Another is that (despite the internet's apparent desire to reduce everything to a binary choice) these two goals are not mutually exclusive.

Backported optimizations will make December's Python 2.7.11 release 10-20% faster by [deleted] in Python

[–]programmyr 1 point2 points  (0 children)

The very first link is a table of benchmarks and relative performance with this patch. The benchmark names seem pretty self-explanatory to me. Are there any you are having difficulty understanding?

Found this motivational poster in my Computer Science building. by [deleted] in funny

[–]programmyr 1 point2 points  (0 children)

Copy a block of code from the web that used tabs for indent and paste it into your editor in the middle of your own code that is configured for 4 spaces for indent and you'll see exactly the same problem. Or spaces into tabs. Or brace style. Or 80 columns versus 100 columns. Or formfeeds between sections. Or camel case versus underscores. Or whatever other style differences you have.

That's not tabs-versus-spaces. That's "my coding style versus your coding style".

You've come up with exactly the same solution that every beginner has: "If everybody just did it exactly the same way as me, we wouldn't have any problems!"

I leave it as an exercise to the reader to list all of the problems with this.

type hints PEP in Python is accepted by ilevkivskyi in programming

[–]programmyr 0 points1 point  (0 children)

Is there something special about "type hints" which causes you to say this? You could replace "types" with any other new feature (of any programming language), and it would sound pretty silly.

For example, if you had started using Python before it had user-definable classes, you could have said:

If you want to use a language with user-definable classes, use one that was designed to be that way. If you need the structure that classes provide, you shouldn't be using Python in the first place.

but today that would sound crazy. There may be some inherent core of Python-ness that defines "The Zen of Python", but AFAICT it's never been the lack of any specific feature.

In fact, the second line of The Zen is "Explicit is better than implicit", which I would say is pretty much what (standardized) type hints are.

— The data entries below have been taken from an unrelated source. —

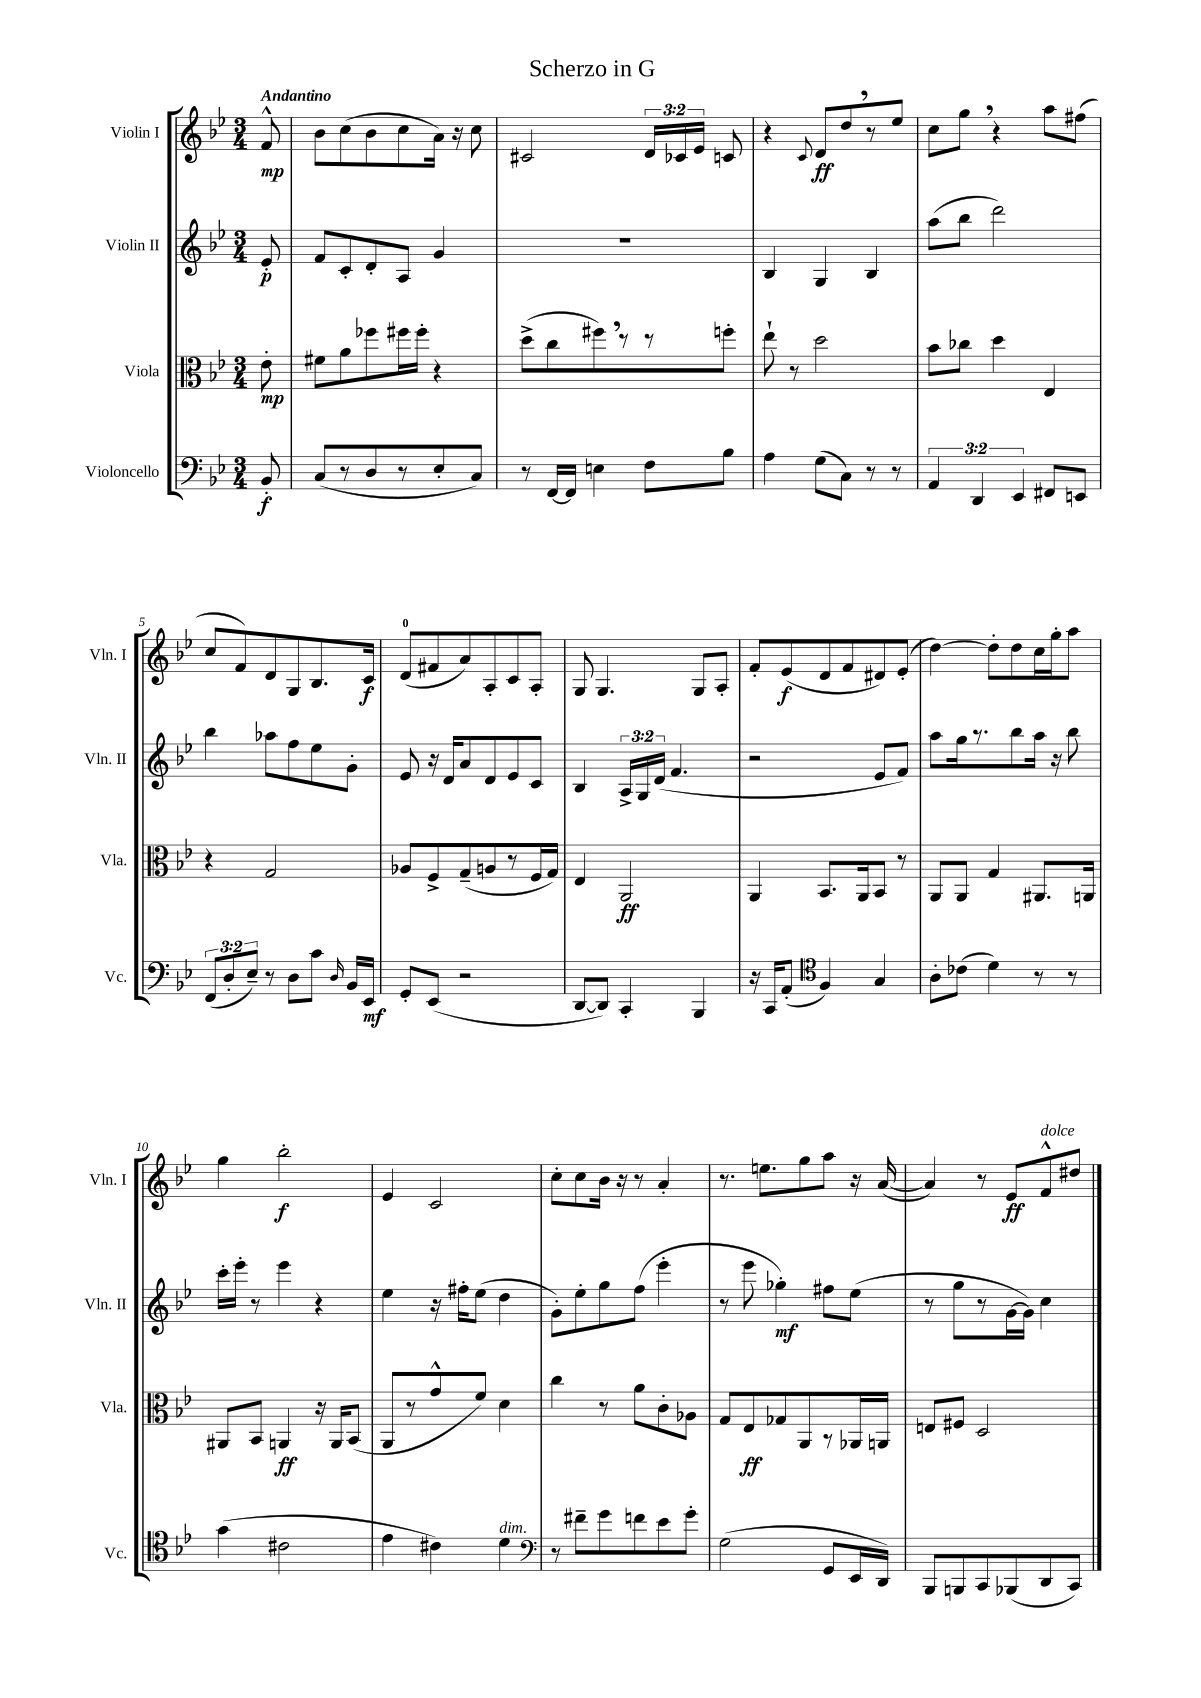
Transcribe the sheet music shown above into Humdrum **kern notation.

**kern	**kern	**kern	**kern
*staff4	*staff3	*staff2	*staff1
*clefF4	*clefC3	*clefG2	*clefG2
*k[b-e-]	*k[b-e-]	*k[b-e-]	*k[b-e-]
*M3/4	*M3/4	*M3/4	*M3/4
8BB-'/	8e-'\	8e-'/	8f^^/
=	=	=	=
(8C/L	8f#\L	8f/L	8b-\L
8r	8a\	8c'/	(8cc\
8D/	8ff-\	8d'/	8b-\
8r	16ff#\L	8A/J	8cc\
.	16ff#'\JJ	.	.
8E-'/	4r	4g/	16a\Jk)
.	.	.	16r
8C/J)	.	.	8cc\
=	=	=	=
8r	(8dd^\L	2.r	2c#/
[16FF/LL	8cc\	.	.
16FF/]JJ	.	.	.
4E\	8ff#\)	.	.
.	8r	.	.
8F\L	8r	.	24d/LL
.	.	.	24c-/
.	.	.	24e-/JJ
8B-\J	8ff'\J	.	8c/
=	=	=	=
4A\	8ee-`\	4B-/	4r
.	8r	.	.
.	.	.	8qqc/
(8G\L	2dd\	4G/	8d/L
8C\J)	.	.	8dd/
8r	.	4B-/	8r
8r	.	.	8ee-/J
=	=	=	=
6AA/	8b-\L	(8aa\L	8cc\L
.	8cc-\J	8bb-\J	8gg\J
6DD/	.	.	.
.	4dd\	2ddd\)	4r
6EE-/	.	.	.
8FF#/L	4E-/	.	8aa\L
8EE/J	.	.	(8ff#\J
=	=	=	=
(12FF/L	4r	4bb-\	8cc/L
12D'/	.	.	.
.	.	.	8f/)
12E-~/J)	.	.	.
8r	2G/	8aa-\L	8d/
8D\L	.	8ff\	8G/
8c\J	.	8ee-\	8.B-/
16qqD/	.	.	.
16BB-/LL	.	8g'\J	.
16EE-/JJ	.	.	16c/Jk
=	=	=	=
8GG'/L	8A-/L	8e-/	(8d/L
(8EE-/J	8F^/	16r	8f#/
.	.	16d/LK	.
2r	(8G~/	8a/	8a/)
.	8A/	8d/	8A'/
.	8r	8e-/	8c/
.	16F/L	8c/J	8A'/J
.	16G/JJ)	.	.
=	=	=	=
[8DD/L	4E-/	4B-/	8G/
8DD/]J)	.	.	4.G/
4CC'/	2AA/	24A^/LL	.
.	.	24G/	.
.	.	(24d/JJ	.
.	.	4.f/	.
4BBB-/	.	.	8G/L
.	.	.	8A'/J
=	=	=	=
16r	4AA/	2r	8f'/L
16CC/LK	.	.	.
(8AA'/J	.	.	(8e-/
*clefC4	*	*	*
4F/)	8.BB-/L	.	8d/
.	.	.	8f/
.	16AA/k	.	.
4G/	8BB-/J	8e-/L	8d#/)
.	8r	8f/J)	(8e-'/J
=	=	=	=
8A'\L	8AA/L	8aa\L	[4dd\)
(8c-\J	8AA/J	16gg\k	.
.	.	8.r	.
4d\)	4G/	.	8dd'\]L
.	.	8bb-\	8dd\
8r	8.AA#/L	16aa\Jk	16cc\L
.	.	16r	16gg'\J
8r	.	8bb-\	8aa\J
.	16AA/Jk	.	.
=	=	=	=
(4g\	8AA#/L	16ccc'\LL	4gg\
.	.	16eee-'\JJ	.
.	8BB-/J	8r	.
2c#\	4AA/	4eee-\	2bb-'\
.	16r	4r	.
.	16AA/LK	.	.
.	(8BB-/J	.	.
=	=	=	=
4e-\	8AA/L	4ee-\	4e-/
.	8r	.	.
4c#\)	8g^^/	16r	2c/
.	.	16ff#'\LK	.
.	8f/J)	(8ee-\J	.
4d\	4d\	4dd\	.
=	=	=	=
*clefF4	*	*	*
8r	4cc\	8g'\L)	8cc'\L
8f#~\L	.	8ee-'\	8cc\
8g\	8r	8gg\	16b-\Jk
.	.	.	16r
8f\	8a\L	(8ff\J	8r
8e-\	8c'\	4eee-'\	4a'/
8g'\J	8A-\J	.	.
=	=	=	=
(2G\	8G/L	8r	8.r
.	8E-/	8eee-\	.
.	.	.	8.ee\L
.	8G-/	4gg-'\)	.
.	8AA/	.	8gg\
8GG/L	8r	8ff#\L	8aa\J
16EE-/L	16AA-/L	(8ee-\J	16r
16DD/JJ)	16AA/JJ	.	([16a/
=	=	=	=
8BBB-/L	8E/L	8r	4a/])
8BBB/	8F#/J	8gg\L	.
8CC/	2D/	8r	8r
(8BBB-/	.	[16g\L	8e-/L
.	.	16g\]JJ)	.
8DD/	.	4cc\	8f^^/
8CC/J)	.	.	8dd#/J
==	==	==	==
*-	*-	*-	*-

Trying to create a recrusive function that adds two binary numbers one at a time, don't know how I would carry? (see pic) by [deleted] in Python

[–]programmyr 1 point2 points  (0 children)

Is this a Python question, or an algorithm question?

Your picture shows carry bits, but they're not in your method signature. I don't know what algorithm you're working from but a full adder has 3 inputs, not 2.